Movies4Men (stylized as movies4men) was a free-to-air film channel in the United Kingdom and Ireland. It was available on Freeview, Freesat and Sky. The channel was aimed at the middle to old aged male demographic, with a look at the classics in cinema history, focusing mainly on western and war film genres. The channel ceased operations on 10 September 2019 and was replaced with Sony Movies Action.

==Availability and transmission history==
Between May 2011 and January 2012, Movies4Men was also available on Freeview in Greater Manchester, Movies4Men +1 had also been made available from November 2011 but closed at the same time. On 19 September 2012, both channels returned to Freeview in the area, and launched nationwide on Freeview on 1 April 2014.

Dolphin Broadcast Services Ltd acquired the daytime matinee movies service from sit-up Ltd, which was re-branded as the 24-hour Movies4Men on 1 February 2006. On 19 January 2012 Dolphin Broadcast Services Ltd was itself purchased by Sony Pictures Television and merged into Sony Pictures Television’s existing UK networks business. Sony Pictures Television also took a majority stake in Dolphin’s advertising sales business.
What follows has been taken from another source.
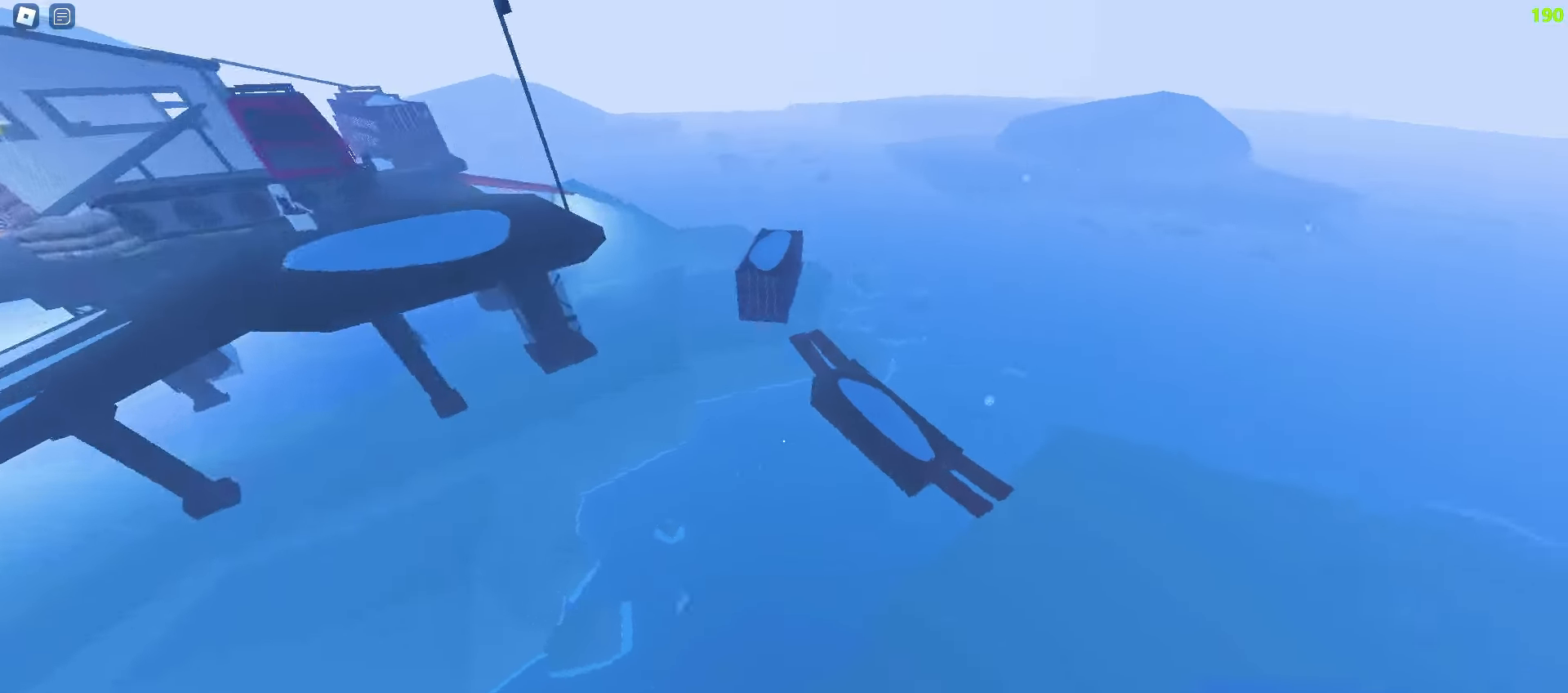
{"keys": ["d", "w"], "mouse": [], "events": []}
Movies4Men was joined by its sister channel Movies4Men 2 on 9 October 2006, which transmitted other types of cinematic genres until it closed on 2 May 2012. As of September 2008, the channels transmit films in 16:9 widescreen where available.

On 25 February 2008, Movies4Men +1 launched on Sky 326 as a timeshift channel, showing all Movies4Men films one hour later.

On 24 July 2019, it was announced that the channel would be closed and will be replaced by Sony Movies Action from 10 September 2019.

==Film screenings==
The channel screened mainly western, war and action films, but also film noir. Most of the films were from the Golden Hollywood and New Hollywood era. It often screened films together during one day, morning or evening as part of a theme, of which included the theme and the "4Men" in the title, such as "Westerns4Men" or "War4Men", mostly commonly. The channel also occasionally screened successive films from a typically masculine actor, such as Dolph Lundgren or Robert Mitchum. On 27 February 2017 the channel featured a "Mitchum on Monday" theme, screening film noir films of his such as Build My Gallows High (Out of the Past) (1947), The Racket (1951), The Locket (1946) and Second Chance (1953) in the morning. Other examples of films shown on the channel include A.W.O.L., A Bullet for the General, Django, Gregory's Girl, Saints and Soldiers, She Wore a Yellow Ribbon, Shout at the Devil, The Bunker and Tunes of Glory.